M = fit(Isomap, (vcat(train_encoded...) |> f64)')
Isomap{BruteForce}(indim = 100, outdim = 2, neighbors = 12)
Y = ManifoldLearning.transform(M)
2×1749 Matrix{Float64}:
 35.7851    -186.37      206.575     …  -60.2106    -72.1667     -37.1274
 -0.134194     0.145393    0.175012      -0.123771   -0.0541171   -0.130726
Plots.scatter(T[1,:],T[2,:];label="", title="2D manifold of encoded space by ISOMAP")

# Grab some data form the encoded test set
e = rand(test_encoded)' |> f64;
# Transform the out-of-sample test data into the existing ISOMAP model
@time new_data = predict(M,e);
  0.048351 seconds (15.30 k allocations: 25.509 MiB, 66.18% gc time)
# Overlay the new data onto the existing 2D model
Plots.scatter!([new_data[1]], [new_data[2]], label="new data")

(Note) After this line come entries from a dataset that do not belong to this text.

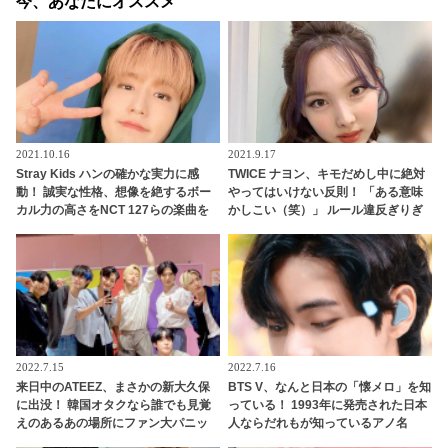
今、あなたにオススメ
2021.10.16
2021.9.17
Stray Kids ハンの確かな実力に感
TWICE ナヨン、キモだめし中に絶対
動！ 誠実な性格、想像を絶するボー
やってはいけない反則！ 「ある意味
カル力の高さをNCT 127らの楽曲を
かしこい（笑）」 ルール違反ぎりぎ
手がけるプロデューサーが大絶賛
りの、とんでもない行為に大爆笑
2022.7.15
2022.7.16
来日中のATEEZ、まさかの新大久保
BTS V、なんと日本の「懐メロ」を知
に出没！ 韓国オタクなら誰でも見覚
っている！ 1993年に発売された日本
えのあるあの場所にファン大パニッ
人ならだれもが知っているアノ名
ク！ 「なんでそこに？」
曲・・「これ知ってる！」とハイテ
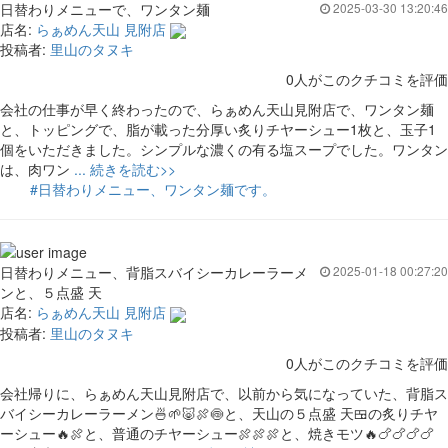
日替わりメニューで、ワンタン麺
2025-03-30 13:20:46
店名:
らぁめん天山 見附店
投稿者:
里山のタヌキ
0人がこのクチコミを評価
会社の仕事が早く終わったので、らぁめん天山見附店で、ワンタン麺
と、トッピングで、脂が載った分厚い炙りチヤーシュー1枚と、玉子1
個をいただきました。シンプルな濃くの有る塩スープでした。ワンタン
は、肉ワン
... 続きを読む>>
#日替わりメニュー、ワンタン麺です。
日替わりメニュー、背脂スバイシーカレーラーメ
2025-01-18 00:27:20
ンと、５点盛 天
店名:
らぁめん天山 見附店
投稿者:
里山のタヌキ
0人がこのクチコミを評価
会社帰りに、らぁめん天山見附店で、以前から気になっていた、背脂ス
バイシーカレーラーメン🍜🌱🐷🍖🍥と、天山の５点盛 天🍱の炙りチヤ
ーシュー🔥🍖と、普通のチヤーシュー🍖🍖🍖と、焼きモツ🔥🍗🍗🍗🍗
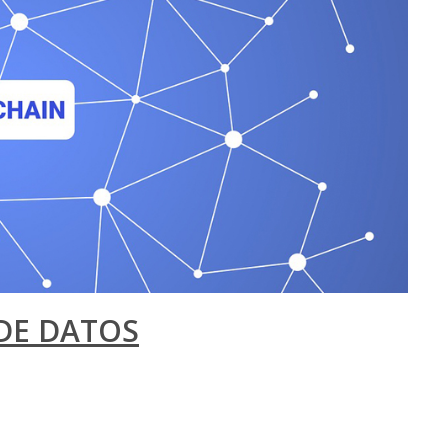
DE DATOS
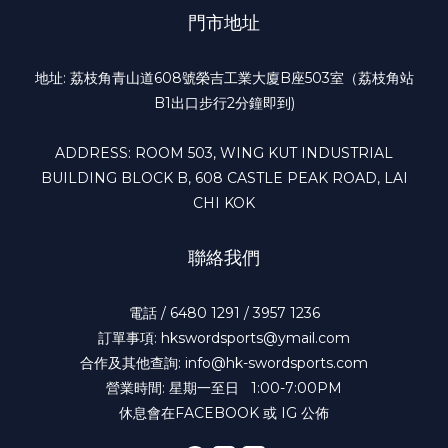
門市地址
地址: 荔枝角青山道608號榮吉工業大廈B座503室（荔枝角站
B1出口步行2分鐘即到)
ADDRESS: ROOM 503, WING KUT INDUSTRIAL
BUILDING BLOCK B, 608 CASTLE PEAK ROAD, LAI
CHI KOK
聯絡我們
電話 / 6480 1291 / 3957 1236
訂單事項: hkswordsports@ymail.com
合作及其他查詢: info@hk-swordsports.com
營業時間: 星期一至日 1:00-7:00PM
休息會在FACEBOOK 或 IG 公佈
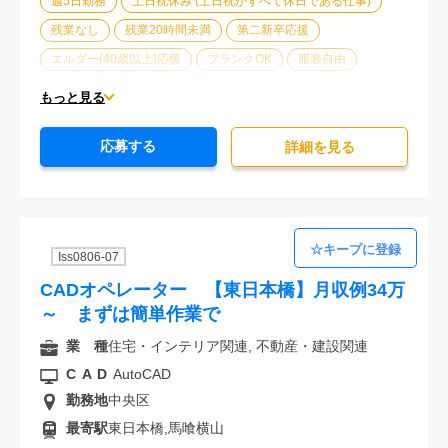
週5日勤務
土日祝休み (土日祝がすべて休日である仕事)
残業なし
残業20時間未満
第二新卒応援
エルダー(40歳以上)応援
ブランクOK
服装自由
駅から徒歩5分以内
オフィスが禁煙
20代活躍中
もっと見る
30代活躍中
派遣スタッフ活躍中
経験必須
応募する
詳細を⾒る
Iss0806-07
CADオペレーター 【東日本橋】月収例34万
～ まずは簡単作業で
業 種
住宅・インテリア関連, 不動産・建設関連
CAD
AutoCAD
勤務地
中央区
最寄駅
東日本橋,馬喰横山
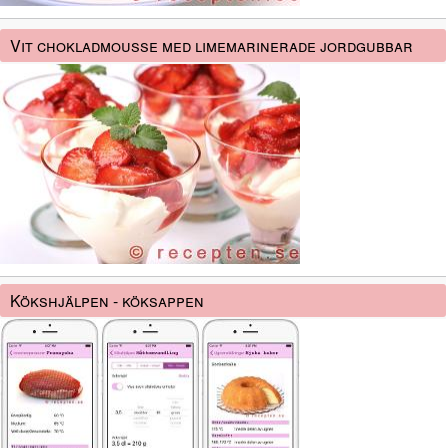
Vit chokladmousse med limemarinerade jordgubbar
Kökshjälpen - köksappen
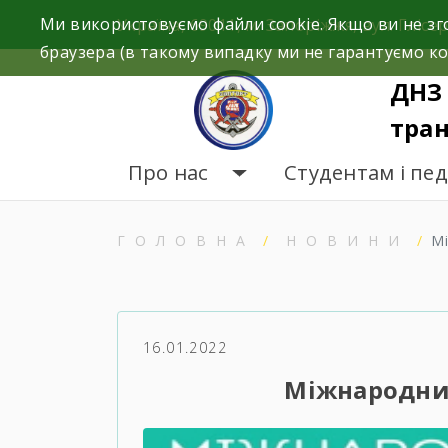
Skip
Ми використовуємо файли cookie. Якщо ви не зг
Україна, 69011, м. Запоріжжя, вул. Глісер
to
браузера (в такому випадку ми не гарантуємо ко
content
ДНЗ 
тран
Про нас
Студентам і пе
ГОЛОВНА
НОВИНИ
М
16.01.2022
Міжнародни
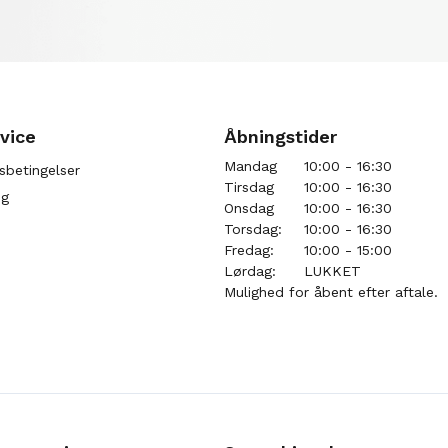
vice
Åbningstider
Mandag
10:00 - 16:30
sbetingelser
Tirsdag
10:00 - 16:30
ng
Onsdag
10:00 - 16:30
Torsdag:
10:00 - 16:30
Fredag:
10:00 - 15:00
Lørdag:
LUKKET
Mulighed for åbent efter aftale.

I’m interested in reducing to more than 2 dimensions so lets try with 7 in line with the PCA example above

M7 = fit(Isomap, (vcat(train_encoded...) |> f64)';maxoutdim=7)
Isomap{BruteForce}(indim = 100, outdim = 7, neighbors = 12)
isomap = Matrix{Float32}[]
encoded = Matrix{Float32}[]

start_index = 101

d = hcat(data[start_index],data[start_index+window_size], data[start_index+(window_size*2)], data[start_index+(window_size*3)])
for i  0:239
    t = data[start_index + i]
    encoded_t = new_model[1](Flux.unsqueeze(t',3)) |> f64
    push!(encoded, encoded_t)
    push!(isomap,predict(M7, encoded_t))
end
create_gif_of_data_latent_space_and_reduced(d, encoded,components, "ISOMAP representation")
┌ Info: Saved animation to 
│   fn = /notebooks/anim_fps30.gif
└ @ Plots /opt/julia/packages/Plots/LI4FE/src/animation.jl:114

UMAP

# use UMAP to do additional encoding on the latent space
# unfortunatly there is no easy way to do out-of-sample transformation

res_jl = umap(vcat(train_encoded...); n_neighbors=5, min_dist=0.001, n_epochs=100)
Plots.scatter(res_jl[1,:], res_jl[2,:], title="UAMP encoding", marker=(2, 2, :auto), label="")

Interesting to see some clusters emerge in the 2D representation. Could this be used for behaviour classification? Without out-of-sample data prediction, it’s not going to be useful in the context I want to use it.